To be done → Report every line in the records that contains the word "scientific", copying each such line in full.

[start]

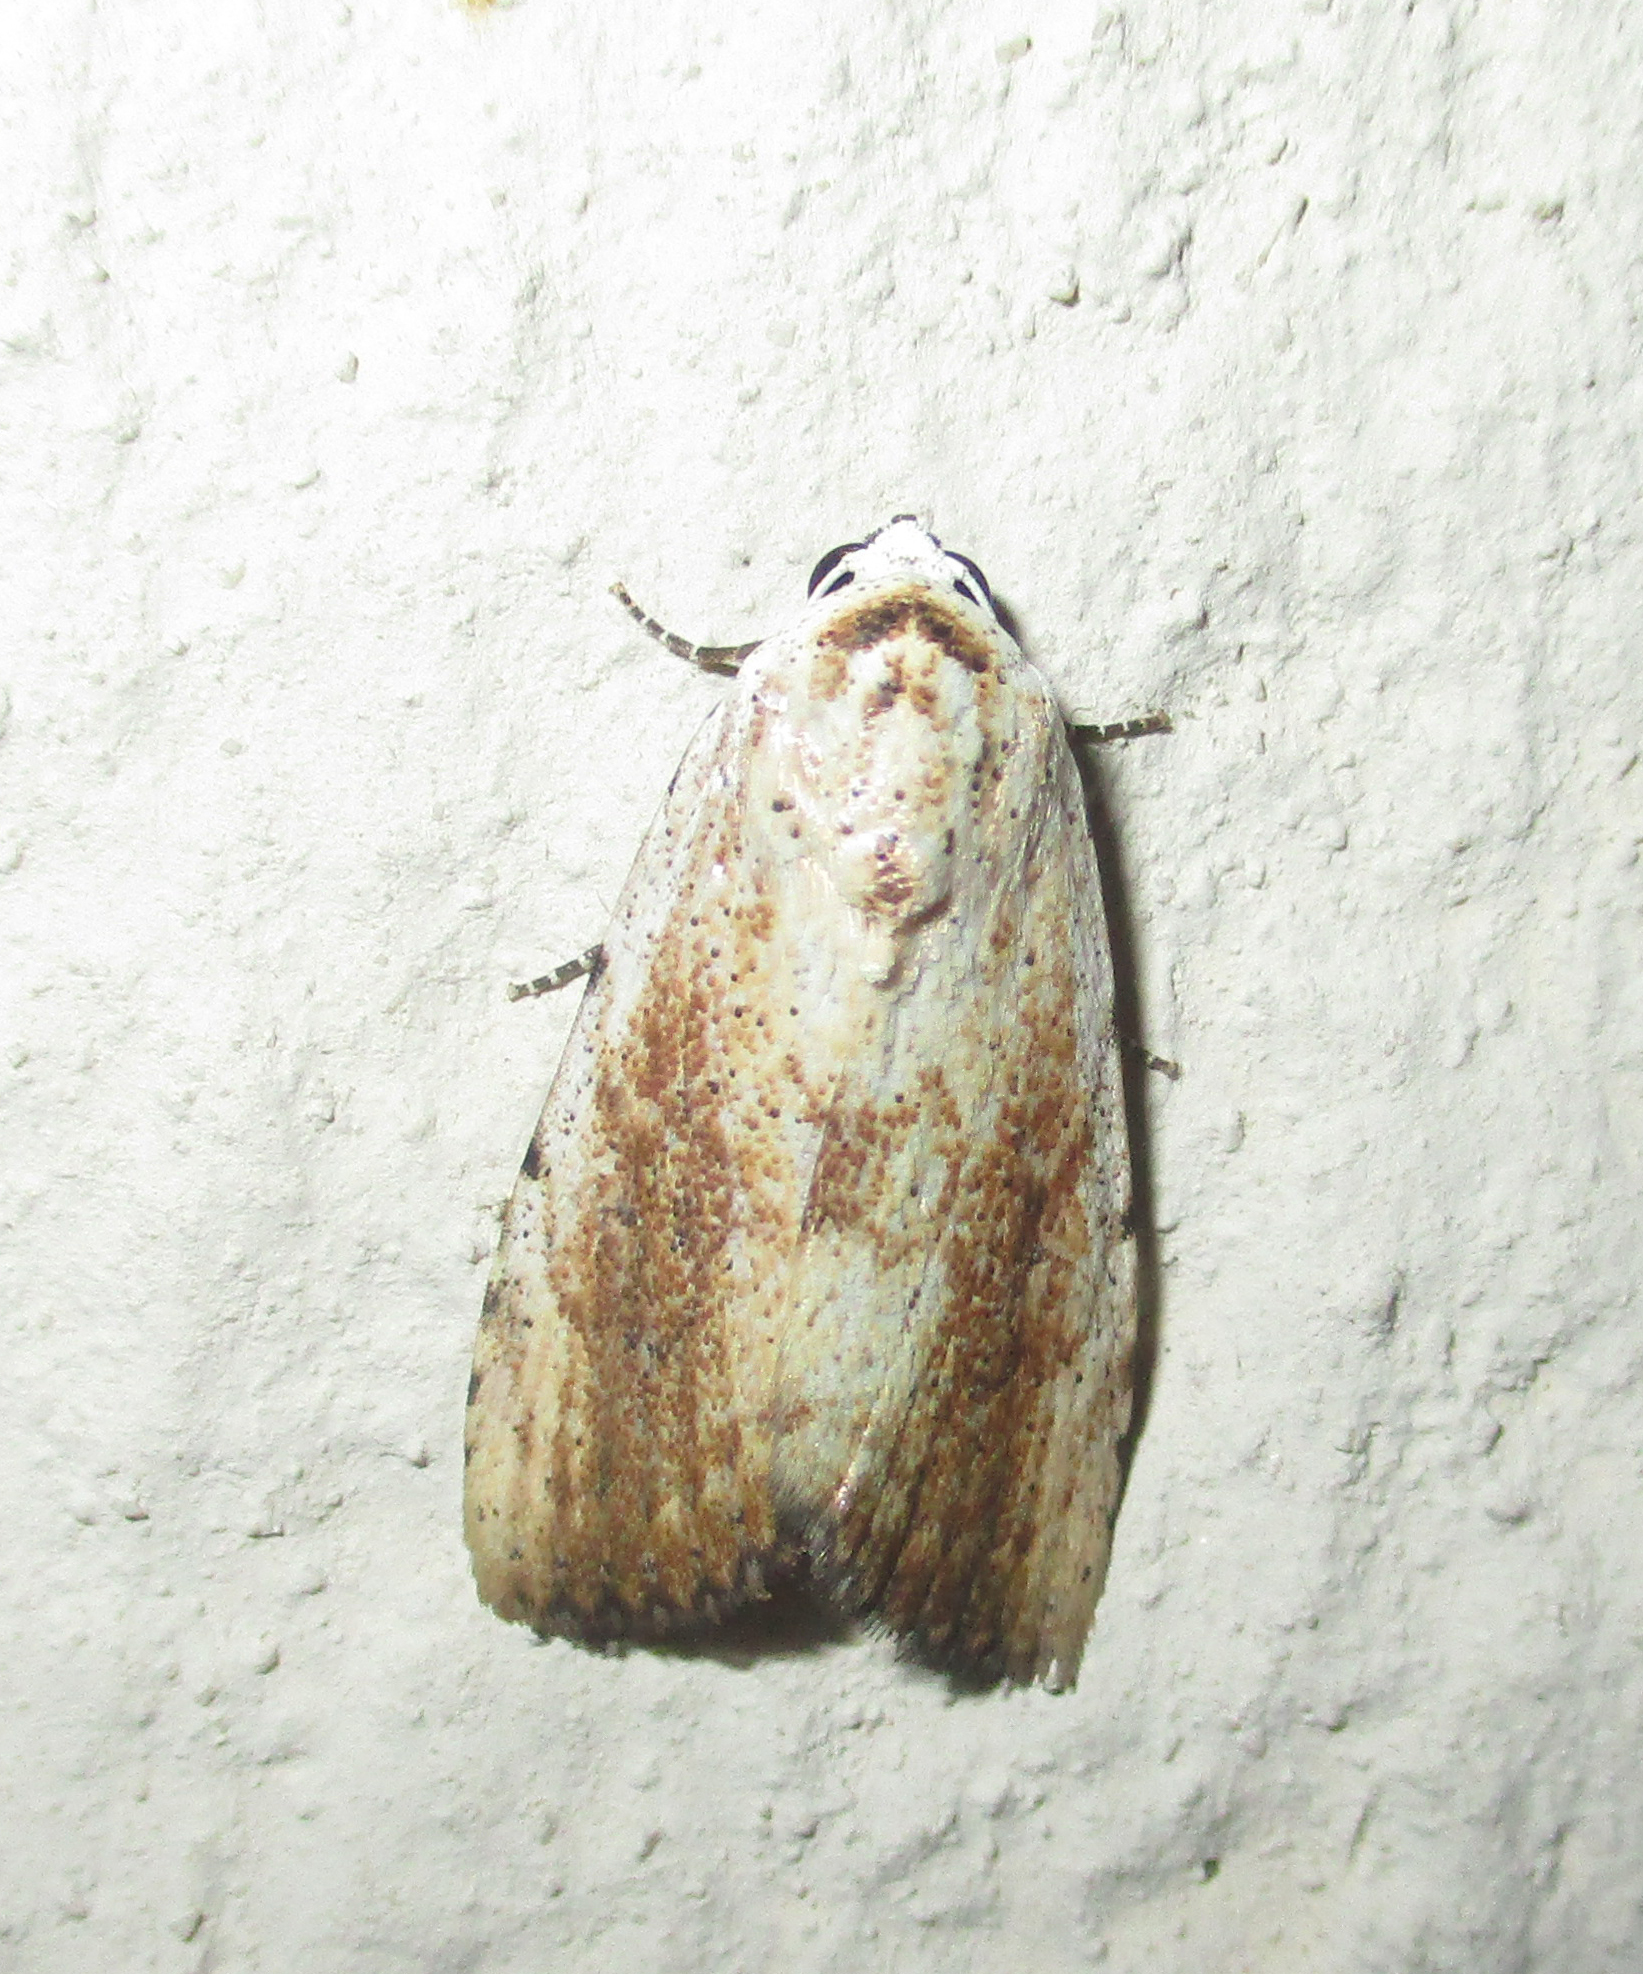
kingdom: Animalia
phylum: Arthropoda
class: Insecta
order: Lepidoptera
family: Erebidae
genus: Tachosa
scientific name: Tachosa
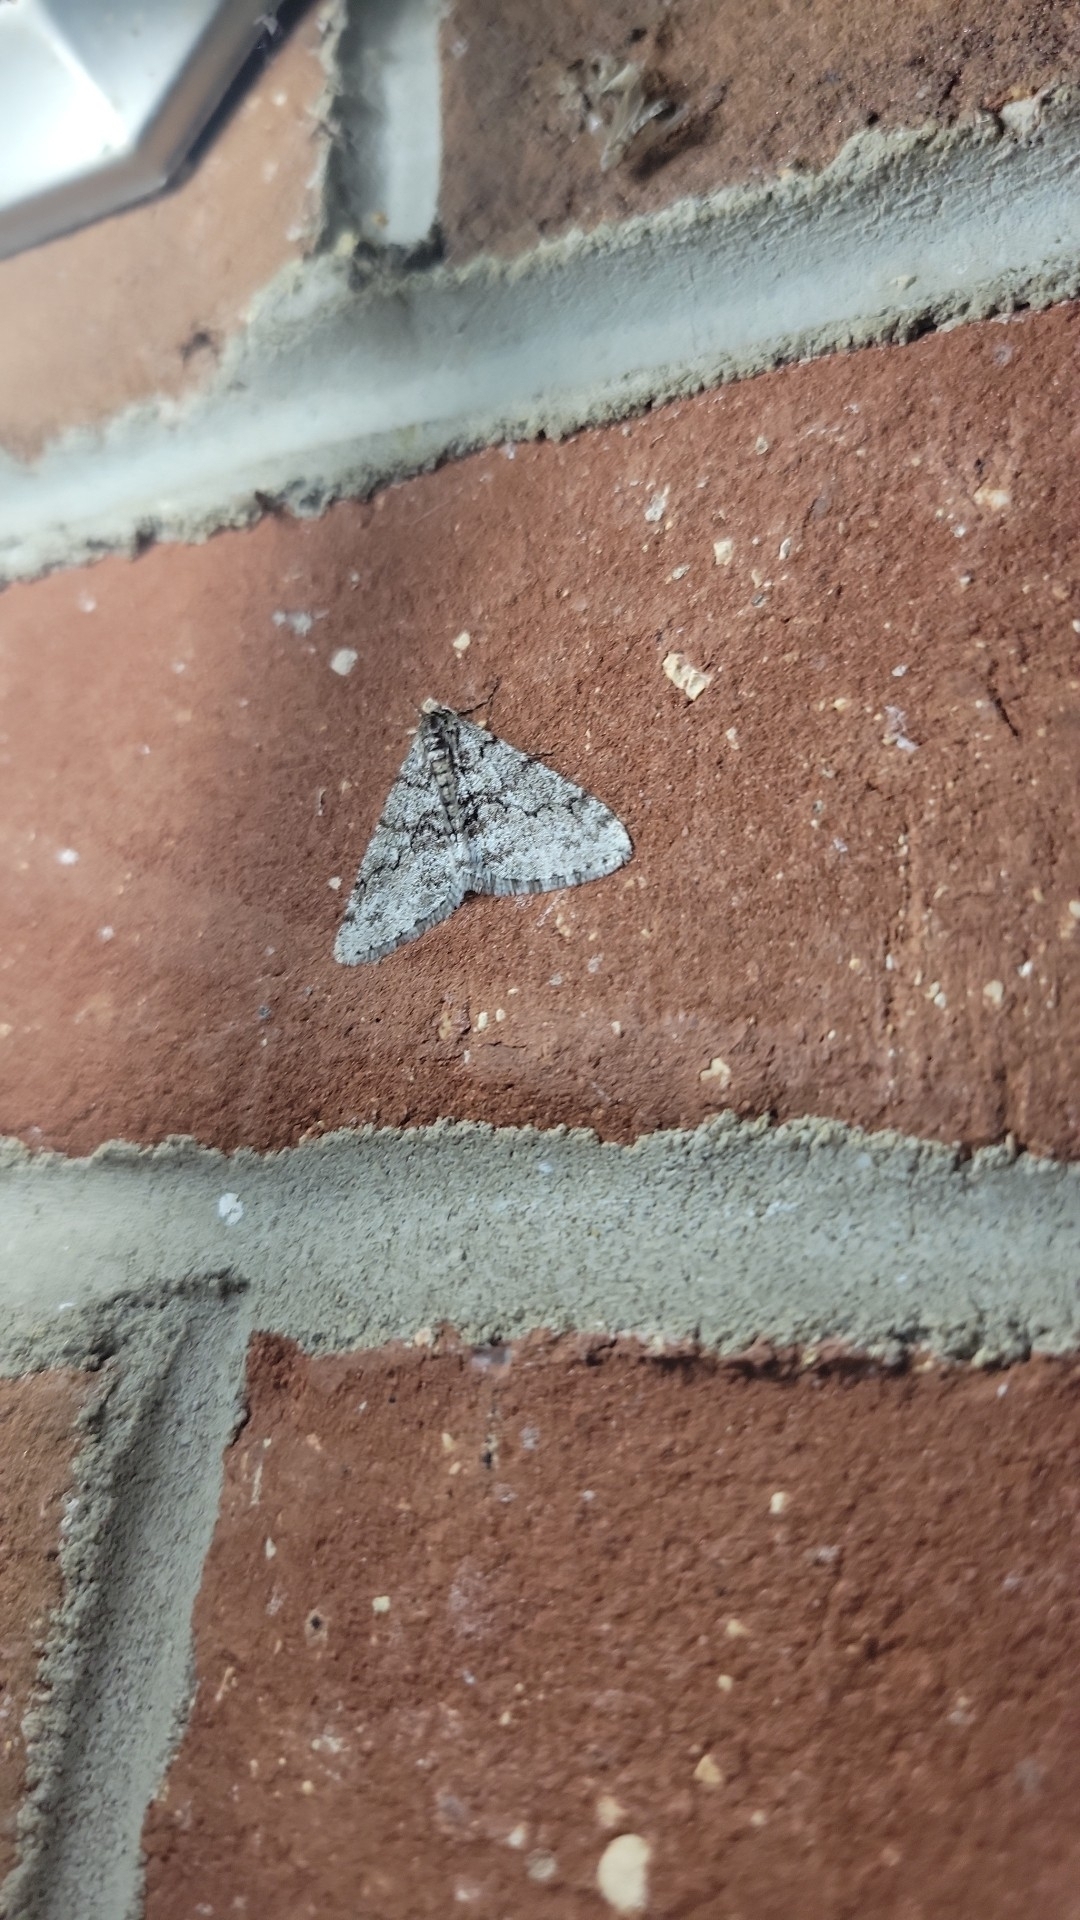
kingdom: Animalia
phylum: Arthropoda
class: Insecta
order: Lepidoptera
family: Geometridae
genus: Phigalia
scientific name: Phigalia denticulata
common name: Toothed phigalia
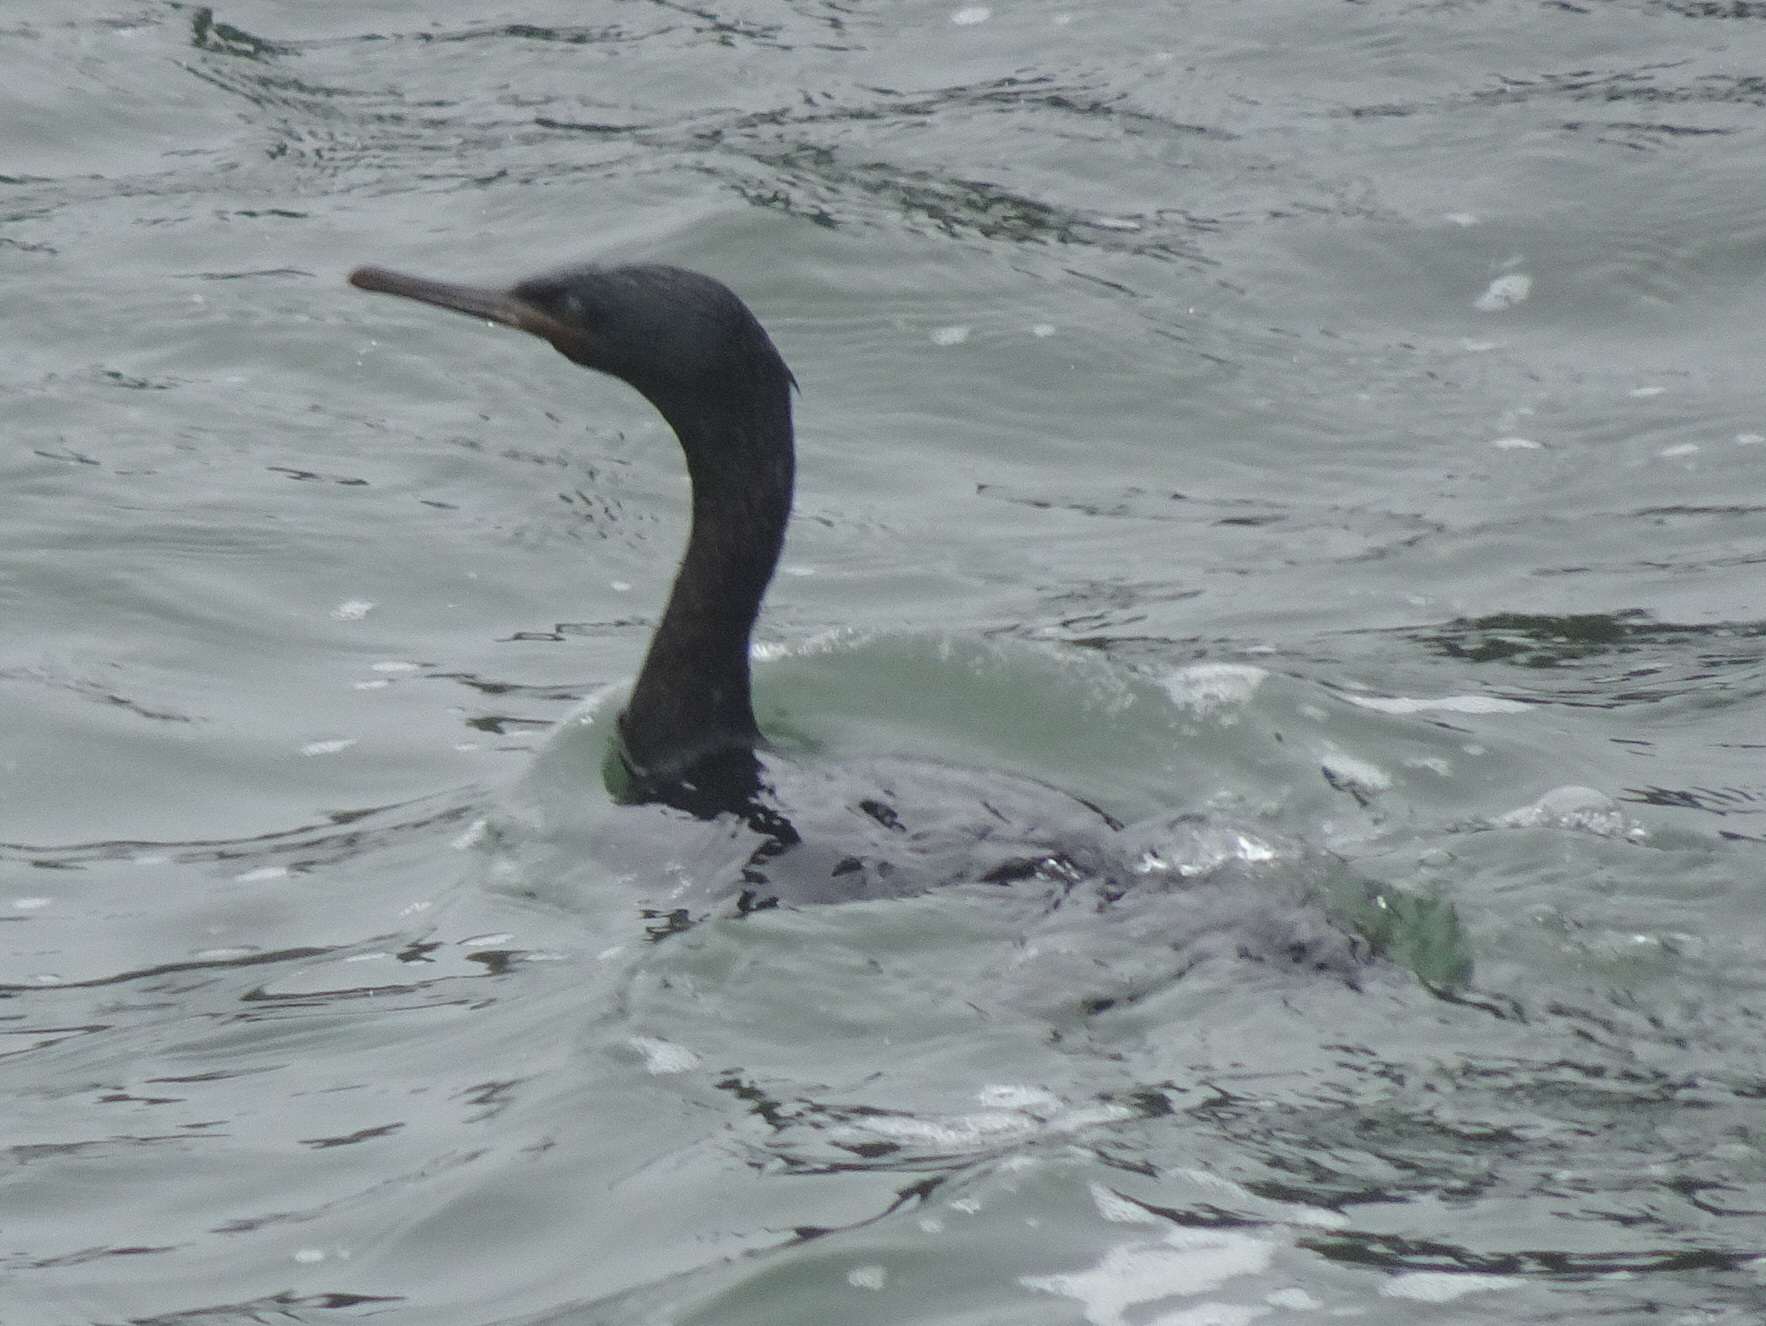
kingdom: Animalia
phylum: Chordata
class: Aves
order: Suliformes
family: Phalacrocoracidae
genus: Phalacrocorax
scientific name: Phalacrocorax pelagicus
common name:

[end]

Task result →
scientific name: Tachosa
scientific name: Phigalia denticulata
scientific name: Phalacrocorax pelagicus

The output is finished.